(ACTIVITY): Look below for the line that has "Audit the grey". Set down the lines from there through the line that has "Panel set 3: xy, xz, yz;", exactly as written.

(Stored items)
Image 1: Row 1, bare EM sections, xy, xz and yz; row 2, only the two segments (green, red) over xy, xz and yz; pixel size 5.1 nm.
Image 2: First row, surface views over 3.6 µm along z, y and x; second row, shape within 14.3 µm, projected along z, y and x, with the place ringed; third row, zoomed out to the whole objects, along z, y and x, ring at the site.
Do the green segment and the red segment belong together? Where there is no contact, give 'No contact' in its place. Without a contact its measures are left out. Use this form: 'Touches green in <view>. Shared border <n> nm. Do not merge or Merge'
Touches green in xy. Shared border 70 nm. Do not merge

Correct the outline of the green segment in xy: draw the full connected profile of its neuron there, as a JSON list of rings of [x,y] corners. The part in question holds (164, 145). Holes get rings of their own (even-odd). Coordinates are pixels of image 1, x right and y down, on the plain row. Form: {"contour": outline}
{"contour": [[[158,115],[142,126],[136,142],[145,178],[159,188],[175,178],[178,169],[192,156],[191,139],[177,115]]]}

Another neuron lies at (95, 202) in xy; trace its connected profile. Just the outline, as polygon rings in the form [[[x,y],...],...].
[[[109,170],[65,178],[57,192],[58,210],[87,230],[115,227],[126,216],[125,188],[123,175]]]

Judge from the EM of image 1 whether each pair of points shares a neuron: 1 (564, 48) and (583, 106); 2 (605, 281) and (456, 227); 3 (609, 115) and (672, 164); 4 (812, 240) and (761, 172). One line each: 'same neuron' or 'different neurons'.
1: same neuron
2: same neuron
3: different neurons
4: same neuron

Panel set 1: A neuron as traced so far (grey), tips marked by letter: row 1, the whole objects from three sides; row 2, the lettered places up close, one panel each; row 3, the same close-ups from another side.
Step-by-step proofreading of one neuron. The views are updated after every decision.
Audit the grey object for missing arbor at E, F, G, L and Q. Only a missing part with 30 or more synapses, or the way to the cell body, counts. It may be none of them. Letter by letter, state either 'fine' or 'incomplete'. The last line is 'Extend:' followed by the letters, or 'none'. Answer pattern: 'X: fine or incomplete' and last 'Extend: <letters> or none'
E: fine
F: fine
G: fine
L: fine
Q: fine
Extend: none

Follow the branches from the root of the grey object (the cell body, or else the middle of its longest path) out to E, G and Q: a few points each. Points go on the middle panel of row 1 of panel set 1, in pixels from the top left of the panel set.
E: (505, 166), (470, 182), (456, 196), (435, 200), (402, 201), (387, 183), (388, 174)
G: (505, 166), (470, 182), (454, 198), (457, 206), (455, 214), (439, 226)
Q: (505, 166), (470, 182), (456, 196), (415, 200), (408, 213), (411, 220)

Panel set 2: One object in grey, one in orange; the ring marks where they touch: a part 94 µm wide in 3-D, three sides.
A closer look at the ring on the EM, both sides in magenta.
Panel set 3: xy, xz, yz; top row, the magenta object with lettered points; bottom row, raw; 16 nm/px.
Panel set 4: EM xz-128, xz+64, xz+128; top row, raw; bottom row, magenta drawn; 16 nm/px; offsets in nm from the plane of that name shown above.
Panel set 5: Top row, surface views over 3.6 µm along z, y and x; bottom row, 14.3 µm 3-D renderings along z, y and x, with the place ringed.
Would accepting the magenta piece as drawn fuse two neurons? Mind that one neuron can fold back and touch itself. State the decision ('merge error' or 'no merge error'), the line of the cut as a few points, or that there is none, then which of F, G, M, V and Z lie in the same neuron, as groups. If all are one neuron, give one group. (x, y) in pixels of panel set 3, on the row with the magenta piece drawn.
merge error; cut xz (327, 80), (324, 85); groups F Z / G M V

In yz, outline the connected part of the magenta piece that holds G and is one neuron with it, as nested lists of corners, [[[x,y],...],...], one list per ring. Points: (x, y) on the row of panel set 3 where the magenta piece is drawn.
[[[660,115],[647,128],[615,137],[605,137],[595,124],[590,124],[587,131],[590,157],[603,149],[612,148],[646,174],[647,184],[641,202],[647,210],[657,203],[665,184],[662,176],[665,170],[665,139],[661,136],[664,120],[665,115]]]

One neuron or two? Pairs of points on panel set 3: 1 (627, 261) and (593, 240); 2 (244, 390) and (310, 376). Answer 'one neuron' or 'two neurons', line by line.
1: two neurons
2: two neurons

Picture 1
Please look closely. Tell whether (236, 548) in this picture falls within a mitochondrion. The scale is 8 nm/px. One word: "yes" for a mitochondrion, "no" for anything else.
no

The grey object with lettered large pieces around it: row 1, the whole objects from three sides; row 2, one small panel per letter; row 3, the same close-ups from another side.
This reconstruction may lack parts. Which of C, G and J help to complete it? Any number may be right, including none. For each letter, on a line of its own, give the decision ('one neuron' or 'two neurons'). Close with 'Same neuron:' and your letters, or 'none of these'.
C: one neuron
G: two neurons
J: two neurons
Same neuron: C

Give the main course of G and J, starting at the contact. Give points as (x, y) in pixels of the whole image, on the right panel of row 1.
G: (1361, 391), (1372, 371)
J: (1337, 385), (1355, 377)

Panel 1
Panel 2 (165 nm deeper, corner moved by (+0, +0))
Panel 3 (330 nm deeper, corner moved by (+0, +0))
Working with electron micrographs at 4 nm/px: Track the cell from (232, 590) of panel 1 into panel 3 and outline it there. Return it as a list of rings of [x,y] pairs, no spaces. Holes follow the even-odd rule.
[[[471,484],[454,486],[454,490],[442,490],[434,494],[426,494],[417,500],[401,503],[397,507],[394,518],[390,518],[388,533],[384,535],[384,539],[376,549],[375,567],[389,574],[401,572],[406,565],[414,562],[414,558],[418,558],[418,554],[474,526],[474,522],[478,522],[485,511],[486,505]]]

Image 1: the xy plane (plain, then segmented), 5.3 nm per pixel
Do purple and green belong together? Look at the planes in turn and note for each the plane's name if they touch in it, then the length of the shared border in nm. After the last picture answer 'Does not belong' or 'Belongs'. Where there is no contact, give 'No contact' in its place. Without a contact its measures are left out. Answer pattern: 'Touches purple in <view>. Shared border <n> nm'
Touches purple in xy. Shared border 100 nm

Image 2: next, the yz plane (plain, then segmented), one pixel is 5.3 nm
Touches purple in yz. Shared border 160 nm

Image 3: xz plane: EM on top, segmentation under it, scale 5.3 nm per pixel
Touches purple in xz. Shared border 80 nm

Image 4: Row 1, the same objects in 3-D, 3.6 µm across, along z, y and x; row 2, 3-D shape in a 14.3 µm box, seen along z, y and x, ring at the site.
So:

(RESULT FOR THIS TASK):
Audit the grey object for missing arbor at E, F, G, L and Q. Only a missing part with 30 or more synapses, or the way to the cell body, counts. It may be none of them. Letter by letter, state either 'fine' or 'incomplete'. The last line is 'Extend:' followed by the letters, or 'none'. Answer pattern: 'X: fine or incomplete' and last 'Extend: <letters> or none'
E: fine
F: fine
G: fine
L: fine
Q: fine
Extend: none

Follow the branches from the root of the grey object (the cell body, or else the middle of its longest path) out to E, G and Q: a few points each. Points go on the middle panel of row 1 of panel set 1, in pixels from the top left of the panel set.
E: (505, 166), (470, 182), (456, 196), (435, 200), (402, 201), (387, 183), (388, 174)
G: (505, 166), (470, 182), (454, 198), (457, 206), (455, 214), (439, 226)
Q: (505, 166), (470, 182), (456, 196), (415, 200), (408, 213), (411, 220)

Panel set 2: One object in grey, one in orange; the ring marks where they touch: a part 94 µm wide in 3-D, three sides.
A closer look at the ring on the EM, both sides in magenta.
Panel set 3: xy, xz, yz; top row, the magenta object with lettered points; bottom row, raw; 16 nm/px.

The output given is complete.